Stated exercise:
Update the records below by changing every "clock" to "timepiece", leaving all other text unchanged.

Begin Dataset records

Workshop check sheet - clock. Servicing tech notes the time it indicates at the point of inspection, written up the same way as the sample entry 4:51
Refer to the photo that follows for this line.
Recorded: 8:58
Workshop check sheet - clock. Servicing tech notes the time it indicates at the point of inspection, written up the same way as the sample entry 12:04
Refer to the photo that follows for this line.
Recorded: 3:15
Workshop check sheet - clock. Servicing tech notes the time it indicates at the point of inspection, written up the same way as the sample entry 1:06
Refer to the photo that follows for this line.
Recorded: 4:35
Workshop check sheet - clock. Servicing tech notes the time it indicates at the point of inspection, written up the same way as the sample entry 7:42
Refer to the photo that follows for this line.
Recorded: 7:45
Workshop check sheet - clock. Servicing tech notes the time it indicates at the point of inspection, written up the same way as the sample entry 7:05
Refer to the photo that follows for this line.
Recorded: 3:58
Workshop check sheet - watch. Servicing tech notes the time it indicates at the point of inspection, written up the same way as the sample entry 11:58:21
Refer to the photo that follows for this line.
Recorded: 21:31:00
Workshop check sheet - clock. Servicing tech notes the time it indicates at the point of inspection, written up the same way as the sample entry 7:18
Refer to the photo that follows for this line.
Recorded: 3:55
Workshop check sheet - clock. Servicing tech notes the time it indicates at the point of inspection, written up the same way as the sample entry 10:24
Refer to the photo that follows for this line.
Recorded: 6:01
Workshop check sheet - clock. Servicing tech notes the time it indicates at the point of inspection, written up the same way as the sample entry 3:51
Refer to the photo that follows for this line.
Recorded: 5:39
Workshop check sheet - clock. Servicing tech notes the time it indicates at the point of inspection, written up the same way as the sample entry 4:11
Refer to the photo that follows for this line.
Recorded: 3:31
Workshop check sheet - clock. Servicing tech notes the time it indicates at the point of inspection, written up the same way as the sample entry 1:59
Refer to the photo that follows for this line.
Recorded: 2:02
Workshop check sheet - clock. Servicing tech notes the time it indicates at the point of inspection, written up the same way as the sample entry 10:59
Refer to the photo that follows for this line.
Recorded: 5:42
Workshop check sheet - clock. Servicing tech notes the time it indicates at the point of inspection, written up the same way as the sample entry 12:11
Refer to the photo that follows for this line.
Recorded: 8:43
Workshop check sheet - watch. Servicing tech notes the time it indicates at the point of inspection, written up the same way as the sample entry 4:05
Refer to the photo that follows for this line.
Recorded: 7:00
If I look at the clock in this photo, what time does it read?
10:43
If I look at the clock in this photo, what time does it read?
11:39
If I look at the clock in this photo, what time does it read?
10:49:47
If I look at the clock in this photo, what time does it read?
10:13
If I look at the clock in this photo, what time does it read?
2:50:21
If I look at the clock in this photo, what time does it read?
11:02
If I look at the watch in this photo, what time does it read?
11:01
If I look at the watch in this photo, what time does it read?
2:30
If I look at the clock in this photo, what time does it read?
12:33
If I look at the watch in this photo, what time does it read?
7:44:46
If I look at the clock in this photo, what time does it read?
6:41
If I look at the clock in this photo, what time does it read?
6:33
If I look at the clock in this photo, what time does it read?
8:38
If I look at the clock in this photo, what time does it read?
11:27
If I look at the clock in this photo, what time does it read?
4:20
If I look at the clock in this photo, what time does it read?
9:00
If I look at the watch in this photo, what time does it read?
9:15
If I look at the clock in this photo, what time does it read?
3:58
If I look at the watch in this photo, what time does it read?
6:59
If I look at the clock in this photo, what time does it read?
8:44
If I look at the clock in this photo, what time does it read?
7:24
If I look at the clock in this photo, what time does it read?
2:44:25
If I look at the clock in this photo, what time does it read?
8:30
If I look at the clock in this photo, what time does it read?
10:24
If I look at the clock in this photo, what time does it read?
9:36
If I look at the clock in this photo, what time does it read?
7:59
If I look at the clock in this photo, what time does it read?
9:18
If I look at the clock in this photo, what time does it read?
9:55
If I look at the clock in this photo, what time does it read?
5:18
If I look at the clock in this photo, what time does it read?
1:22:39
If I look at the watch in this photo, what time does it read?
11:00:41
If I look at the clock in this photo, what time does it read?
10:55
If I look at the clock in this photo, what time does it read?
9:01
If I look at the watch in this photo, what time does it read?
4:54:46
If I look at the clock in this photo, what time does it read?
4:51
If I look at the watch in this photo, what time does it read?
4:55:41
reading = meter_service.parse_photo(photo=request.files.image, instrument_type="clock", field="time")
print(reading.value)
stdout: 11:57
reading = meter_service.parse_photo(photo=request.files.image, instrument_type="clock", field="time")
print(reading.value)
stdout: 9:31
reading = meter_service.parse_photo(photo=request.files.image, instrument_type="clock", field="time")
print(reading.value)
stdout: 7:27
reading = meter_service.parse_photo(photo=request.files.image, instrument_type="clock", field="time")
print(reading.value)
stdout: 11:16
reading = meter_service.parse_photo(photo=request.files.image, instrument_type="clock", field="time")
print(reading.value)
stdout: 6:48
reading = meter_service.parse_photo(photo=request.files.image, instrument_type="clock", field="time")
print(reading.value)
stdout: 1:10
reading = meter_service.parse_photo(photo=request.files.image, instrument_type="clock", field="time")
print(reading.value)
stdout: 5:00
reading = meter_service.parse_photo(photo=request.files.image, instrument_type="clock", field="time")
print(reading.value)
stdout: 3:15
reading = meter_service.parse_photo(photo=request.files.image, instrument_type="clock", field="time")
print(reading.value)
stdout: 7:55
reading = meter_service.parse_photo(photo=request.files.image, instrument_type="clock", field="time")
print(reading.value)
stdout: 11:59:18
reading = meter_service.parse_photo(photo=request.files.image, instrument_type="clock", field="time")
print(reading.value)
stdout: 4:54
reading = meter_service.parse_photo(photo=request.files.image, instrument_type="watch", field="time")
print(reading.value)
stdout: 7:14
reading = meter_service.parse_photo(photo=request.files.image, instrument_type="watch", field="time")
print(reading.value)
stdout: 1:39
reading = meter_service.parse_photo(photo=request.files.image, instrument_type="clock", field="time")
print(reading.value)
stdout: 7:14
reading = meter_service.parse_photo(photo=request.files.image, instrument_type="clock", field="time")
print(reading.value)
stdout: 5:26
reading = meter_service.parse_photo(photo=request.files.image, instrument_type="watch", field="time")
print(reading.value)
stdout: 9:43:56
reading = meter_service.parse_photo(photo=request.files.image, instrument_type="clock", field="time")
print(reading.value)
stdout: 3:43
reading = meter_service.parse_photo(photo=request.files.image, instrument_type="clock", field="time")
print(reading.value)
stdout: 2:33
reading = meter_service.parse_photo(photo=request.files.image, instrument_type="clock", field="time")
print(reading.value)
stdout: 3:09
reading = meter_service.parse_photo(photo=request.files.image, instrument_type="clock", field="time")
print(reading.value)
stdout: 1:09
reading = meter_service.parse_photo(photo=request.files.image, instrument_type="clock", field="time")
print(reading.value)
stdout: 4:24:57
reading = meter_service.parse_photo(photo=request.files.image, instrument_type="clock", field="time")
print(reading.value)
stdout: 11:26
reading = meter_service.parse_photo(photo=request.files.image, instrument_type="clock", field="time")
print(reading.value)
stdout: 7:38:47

End Dataset records

Final answer:
Workshop check sheet - timepiece. Servicing tech notes the time it indicates at the point of inspection, written up the same way as the sample entry 4:51
Refer to the photo that follows for this line.
Recorded: 8:58
Workshop check sheet - timepiece. Servicing tech notes the time it indicates at the point of inspection, written up the same way as the sample entry 12:04
Refer to the photo that follows for this line.
Recorded: 3:15
Workshop check sheet - timepiece. Servicing tech notes the time it indicates at the point of inspection, written up the same way as the sample entry 1:06
Refer to the photo that follows for this line.
Recorded: 4:35
Workshop check sheet - timepiece. Servicing tech notes the time it indicates at the point of inspection, written up the same way as the sample entry 7:42
Refer to the photo that follows for this line.
Recorded: 7:45
Workshop check sheet - timepiece. Servicing tech notes the time it indicates at the point of inspection, written up the same way as the sample entry 7:05
Refer to the photo that follows for this line.
Recorded: 3:58
Workshop check sheet - watch. Servicing tech notes the time it indicates at the point of inspection, written up the same way as the sample entry 11:58:21
Refer to the photo that follows for this line.
Recorded: 21:31:00
Workshop check sheet - timepiece. Servicing tech notes the time it indicates at the point of inspection, written up the same way as the sample entry 7:18
Refer to the photo that follows for this line.
Recorded: 3:55
Workshop check sheet - timepiece. Servicing tech notes the time it indicates at the point of inspection, written up the same way as the sample entry 10:24
Refer to the photo that follows for this line.
Recorded: 6:01
Workshop check sheet - timepiece. Servicing tech notes the time it indicates at the point of inspection, written up the same way as the sample entry 3:51
Refer to the photo that follows for this line.
Recorded: 5:39
Workshop check sheet - timepiece. Servicing tech notes the time it indicates at the point of inspection, written up the same way as the sample entry 4:11
Refer to the photo that follows for this line.
Recorded: 3:31
Workshop check sheet - timepiece. Servicing tech notes the time it indicates at the point of inspection, written up the same way as the sample entry 1:59
Refer to the photo that follows for this line.
Recorded: 2:02
Workshop check sheet - timepiece. Servicing tech notes the time it indicates at the point of inspection, written up the same way as the sample entry 10:59
Refer to the photo that follows for this line.
Recorded: 5:42
Workshop check sheet - timepiece. Servicing tech notes the time it indicates at the point of inspection, written up the same way as the sample entry 12:11
Refer to the photo that follows for this line.
Recorded: 8:43
Workshop check sheet - watch. Servicing tech notes the time it indicates at the point of inspection, written up the same way as the sample entry 4:05
Refer to the photo that follows for this line.
Recorded: 7:00
If I look at the timepiece in this photo, what time does it read?
10:43
If I look at the timepiece in this photo, what time does it read?
11:39
If I look at the timepiece in this photo, what time does it read?
10:49:47
If I look at the timepiece in this photo, what time does it read?
10:13
If I look at the timepiece in this photo, what time does it read?
2:50:21
If I look at the timepiece in this photo, what time does it read?
11:02
If I look at the watch in this photo, what time does it read?
11:01
If I look at the watch in this photo, what time does it read?
2:30
If I look at the timepiece in this photo, what time does it read?
12:33
If I look at the watch in this photo, what time does it read?
7:44:46
If I look at the timepiece in this photo, what time does it read?
6:41
If I look at the timepiece in this photo, what time does it read?
6:33
If I look at the timepiece in this photo, what time does it read?
8:38
If I look at the timepiece in this photo, what time does it read?
11:27
If I look at the timepiece in this photo, what time does it read?
4:20
If I look at the timepiece in this photo, what time does it read?
9:00
If I look at the watch in this photo, what time does it read?
9:15
If I look at the timepiece in this photo, what time does it read?
3:58
If I look at the watch in this photo, what time does it read?
6:59
If I look at the timepiece in this photo, what time does it read?
8:44
If I look at the timepiece in this photo, what time does it read?
7:24
If I look at the timepiece in this photo, what time does it read?
2:44:25
If I look at the timepiece in this photo, what time does it read?
8:30
If I look at the timepiece in this photo, what time does it read?
10:24
If I look at the timepiece in this photo, what time does it read?
9:36
If I look at the timepiece in this photo, what time does it read?
7:59
If I look at the timepiece in this photo, what time does it read?
9:18
If I look at the timepiece in this photo, what time does it read?
9:55
If I look at the timepiece in this photo, what time does it read?
5:18
If I look at the timepiece in this photo, what time does it read?
1:22:39
If I look at the watch in this photo, what time does it read?
11:00:41
If I look at the timepiece in this photo, what time does it read?
10:55
If I look at the timepiece in this photo, what time does it read?
9:01
If I look at the watch in this photo, what time does it read?
4:54:46
If I look at the timepiece in this photo, what time does it read?
4:51
If I look at the watch in this photo, what time does it read?
4:55:41
reading = meter_service.parse_photo(photo=request.files.image, instrument_type="timepiece", field="time")
print(reading.value)
stdout: 11:57
reading = meter_service.parse_photo(photo=request.files.image, instrument_type="timepiece", field="time")
print(reading.value)
stdout: 9:31
reading = meter_service.parse_photo(photo=request.files.image, instrument_type="timepiece", field="time")
print(reading.value)
stdout: 7:27
reading = meter_service.parse_photo(photo=request.files.image, instrument_type="timepiece", field="time")
print(reading.value)
stdout: 11:16
reading = meter_service.parse_photo(photo=request.files.image, instrument_type="timepiece", field="time")
print(reading.value)
stdout: 6:48
reading = meter_service.parse_photo(photo=request.files.image, instrument_type="timepiece", field="time")
print(reading.value)
stdout: 1:10
reading = meter_service.parse_photo(photo=request.files.image, instrument_type="timepiece", field="time")
print(reading.value)
stdout: 5:00
reading = meter_service.parse_photo(photo=request.files.image, instrument_type="timepiece", field="time")
print(reading.value)
stdout: 3:15
reading = meter_service.parse_photo(photo=request.files.image, instrument_type="timepiece", field="time")
print(reading.value)
stdout: 7:55
reading = meter_service.parse_photo(photo=request.files.image, instrument_type="timepiece", field="time")
print(reading.value)
stdout: 11:59:18
reading = meter_service.parse_photo(photo=request.files.image, instrument_type="timepiece", field="time")
print(reading.value)
stdout: 4:54
reading = meter_service.parse_photo(photo=request.files.image, instrument_type="watch", field="time")
print(reading.value)
stdout: 7:14
reading = meter_service.parse_photo(photo=request.files.image, instrument_type="watch", field="time")
print(reading.value)
stdout: 1:39
reading = meter_service.parse_photo(photo=request.files.image, instrument_type="timepiece", field="time")
print(reading.value)
stdout: 7:14
reading = meter_service.parse_photo(photo=request.files.image, instrument_type="timepiece", field="time")
print(reading.value)
stdout: 5:26
reading = meter_service.parse_photo(photo=request.files.image, instrument_type="watch", field="time")
print(reading.value)
stdout: 9:43:56
reading = meter_service.parse_photo(photo=request.files.image, instrument_type="timepiece", field="time")
print(reading.value)
stdout: 3:43
reading = meter_service.parse_photo(photo=request.files.image, instrument_type="timepiece", field="time")
print(reading.value)
stdout: 2:33
reading = meter_service.parse_photo(photo=request.files.image, instrument_type="timepiece", field="time")
print(reading.value)
stdout: 3:09
reading = meter_service.parse_photo(photo=request.files.image, instrument_type="timepiece", field="time")
print(reading.value)
stdout: 1:09
reading = meter_service.parse_photo(photo=request.files.image, instrument_type="timepiece", field="time")
print(reading.value)
stdout: 4:24:57
reading = meter_service.parse_photo(photo=request.files.image, instrument_type="timepiece", field="time")
print(reading.value)
stdout: 11:26
reading = meter_service.parse_photo(photo=request.files.image, instrument_type="timepiece", field="time")
print(reading.value)
stdout: 7:38:47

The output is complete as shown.